### Yapılacak İş
Aşağıdaki Terörsüz Türkiye Süreci konulu metinde "Terörsüz Türkiye Süreci ile ilgili olarak yaşanan" ile "Genel Kuruluna sunacak." arasında kalan bölümü, bu iki ifade de dahil olmak üzere harfi harfine yeniden yazınız.

### Metin
Terörsüz Türkiye Süreci ile ilgili olarak yaşanan gelişmeler üzerine çok önemli ve hayati bir adım da TBMM tarafından atıldı. TBMM Başkanı Numan Kurtulmuş yaptığı açıklamada 'Milli Dayanışma, Kardeşlik ve Demokrasi Komisyonu' adı verilen ve Terörsüz Türkiye Süreci ile ilgili olarak çalışmalar yapacak bir komisyonun kurulduğunu açıkladı. 51 Milletvekilinden oluşacak bu komisyon süreç ile ilgili olarak yapılacak yasal çalışmalar için gerekli hazırlıkları yapacak ve bunları TBMM Genel Kuruluna sunacak.
Bu önemli konunun bu şekilde yasal bir zemine kavuşması ve ülkemiz mevzuatında bulunan ve anti demokratik zihniyeti yansıtan, tek parti döneminden kalma, ihtilal dönemlerinde mevzuata eklendiği halde bugüne kadar düzeltilmesi imkânı bulunmamış hükümlerin de bu vesile ile yeniden gözden geçirilmesi ve demokratik bir zemine oturtulması, geleceğimiz açısından çok büyük bir kazanım olacaktır. Bu yasal düzenlemeler, terörün tamamen sona ermesi ile birlikte her alanda ülkemizin demokratik gelişimine engel olan bütün prangaların da sökülmesine vesile olursa, çok büyük ve hayırlı bir adım atılmış olacaktır.

### Sağlanan Malzeme
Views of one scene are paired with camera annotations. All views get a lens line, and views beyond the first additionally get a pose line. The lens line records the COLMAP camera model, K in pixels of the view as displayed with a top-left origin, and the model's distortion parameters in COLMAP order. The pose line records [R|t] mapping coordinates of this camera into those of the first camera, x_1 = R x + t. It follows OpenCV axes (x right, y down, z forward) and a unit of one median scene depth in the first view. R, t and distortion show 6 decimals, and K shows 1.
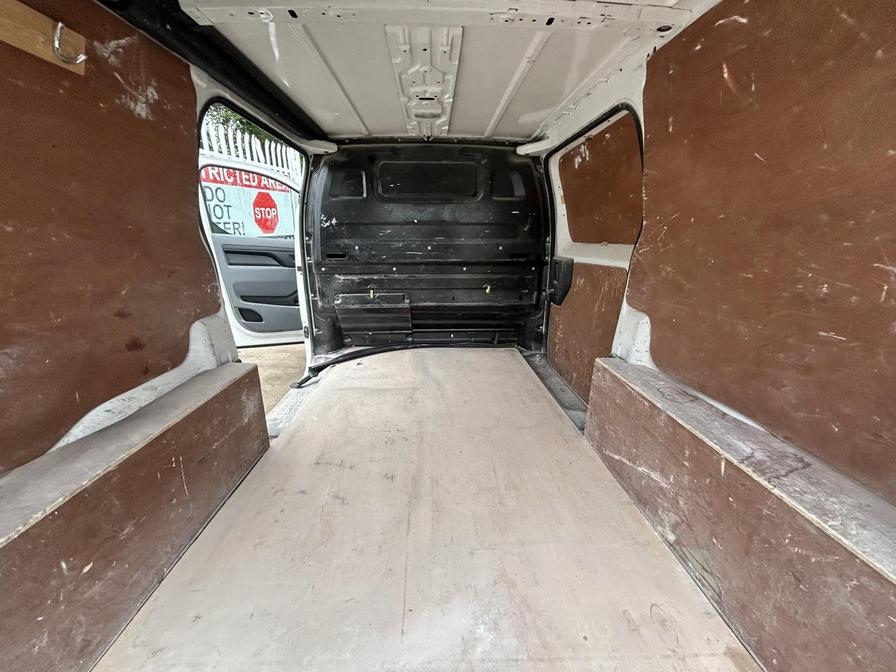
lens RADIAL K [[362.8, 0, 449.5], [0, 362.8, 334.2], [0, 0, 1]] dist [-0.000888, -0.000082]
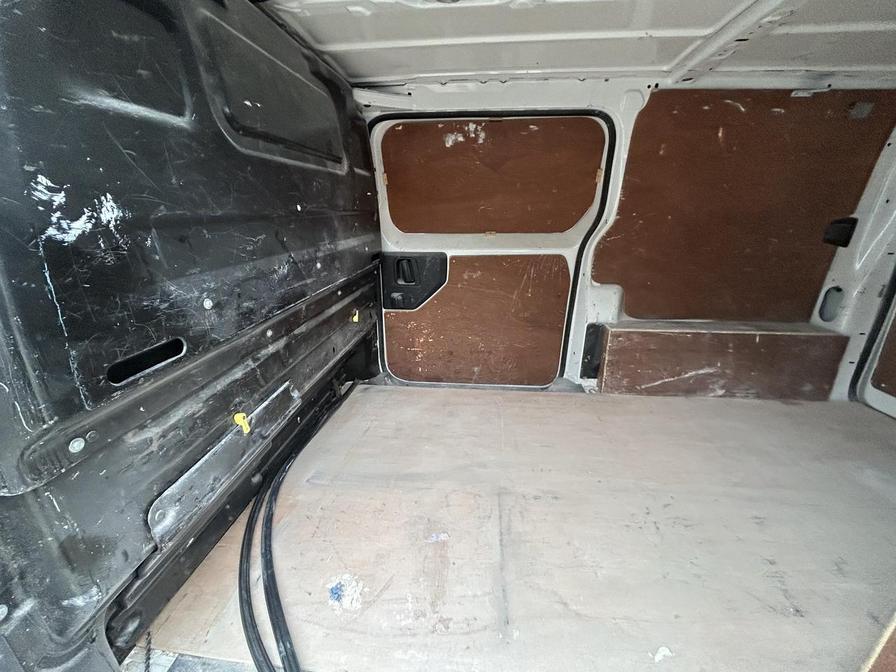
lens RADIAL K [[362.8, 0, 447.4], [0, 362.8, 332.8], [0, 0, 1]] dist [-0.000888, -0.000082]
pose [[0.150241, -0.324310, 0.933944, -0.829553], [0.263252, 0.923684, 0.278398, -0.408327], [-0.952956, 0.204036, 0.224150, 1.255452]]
---
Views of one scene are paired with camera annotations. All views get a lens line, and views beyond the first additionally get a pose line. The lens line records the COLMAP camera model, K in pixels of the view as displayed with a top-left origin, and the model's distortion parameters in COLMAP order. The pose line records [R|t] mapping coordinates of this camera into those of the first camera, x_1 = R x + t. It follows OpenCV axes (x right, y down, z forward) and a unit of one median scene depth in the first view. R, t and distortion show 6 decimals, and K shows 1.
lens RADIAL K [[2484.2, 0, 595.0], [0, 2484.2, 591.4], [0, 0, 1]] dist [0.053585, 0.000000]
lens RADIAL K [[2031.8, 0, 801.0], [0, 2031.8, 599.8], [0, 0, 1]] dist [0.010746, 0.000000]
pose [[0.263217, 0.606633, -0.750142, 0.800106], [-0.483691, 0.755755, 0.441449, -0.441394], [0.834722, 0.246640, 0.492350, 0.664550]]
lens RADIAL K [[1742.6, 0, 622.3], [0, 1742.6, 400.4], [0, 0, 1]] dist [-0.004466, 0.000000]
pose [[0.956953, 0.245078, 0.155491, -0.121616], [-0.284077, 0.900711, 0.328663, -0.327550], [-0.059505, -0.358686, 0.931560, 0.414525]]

### Yanıt Alanı
Terörsüz Türkiye Süreci ile ilgili olarak yaşanan gelişmeler üzerine çok önemli ve hayati bir adım da TBMM tarafından atıldı. TBMM Başkanı Numan Kurtulmuş yaptığı açıklamada 'Milli Dayanışma, Kardeşlik ve Demokrasi Komisyonu' adı verilen ve Terörsüz Türkiye Süreci ile ilgili olarak çalışmalar yapacak bir komisyonun kurulduğunu açıkladı. 51 Milletvekilinden oluşacak bu komisyon süreç ile ilgili olarak yapılacak yasal çalışmalar için gerekli hazırlıkları yapacak ve bunları TBMM Genel Kuruluna sunacak.